◆ Required work ◆
Write out the stretch of the passage on God completing His work from "I have a simple" through "leaves anything incomplete.", reproducing every word and mark without change.

◆ Extract ◆
'''
Philippians 1: 6; 1 Corinthians 15: 42–50

I have a simple impression, dear brethren, that the work that God begins He will complete.

God has worked in the soul of every believer to bring out something that will be for His glory and pleasure. I think it is a wonderful thing to see that God works in the first order of man to bring about another order of man that is wholly suitable to Himself. It shows the greatness and glory of who God is, that He has worked in love to bring that which was far away from Him to be near to Him and made suitable to Him. What we are naturally is of the dust, that is what we are born into. But God brings about what is heavenly—a totally different character of man altogether. The work that He begins in each soul He will complete, he never leaves anything incomplete.

So we can take courage, each one in whom there is a work of God, that He will complete it to His own glory; there is that which will be brought into conformity to the heavenly Man. It is a wonderful thing that God can take a natural creature such as you or me and He can sow a seed there and bring about something in that soul so that it comes to feel a need for a Saviour.

God works in new birth to bring about in the soul the feeling of need for a Saviour. The soul feels that it is away from God, that it is a sinner. That is new birth; it is the beginning of the work of God. And then the soul comes to know the Saviour, comes to know Jesus. It is a wonderful moment in a person’s life when he realises that there is a Man in heaven who has died for him and who has set him free from what he is according to nature, what he is according to flesh and in bondage to sin.
'''
◆ Data block ◆
'''
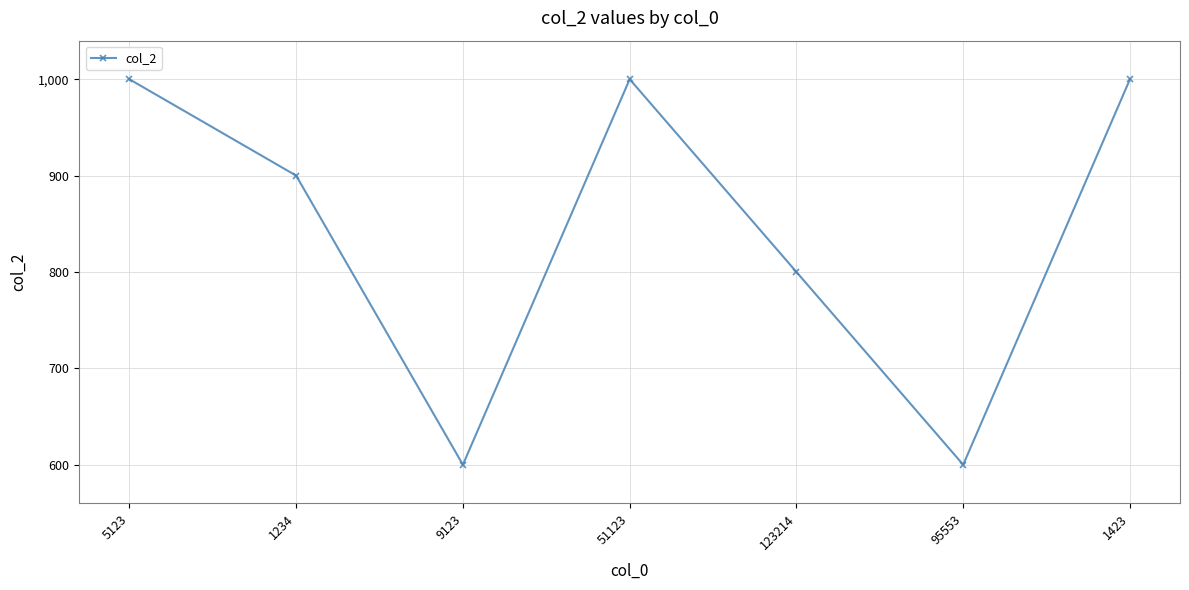

How many points are lower than both their immediate neighbors (excluding endpoints)?

2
'''
◆ Answer space ◆
I have a simple impression, dear brethren, that the work that God begins He will complete.

God has worked in the soul of every believer to bring out something that will be for His glory and pleasure. I think it is a wonderful thing to see that God works in the first order of man to bring about another order of man that is wholly suitable to Himself. It shows the greatness and glory of who God is, that He has worked in love to bring that which was far away from Him to be near to Him and made suitable to Him. What we are naturally is of the dust, that is what we are born into. But God brings about what is heavenly—a totally different character of man altogether. The work that He begins in each soul He will complete, he never leaves anything incomplete.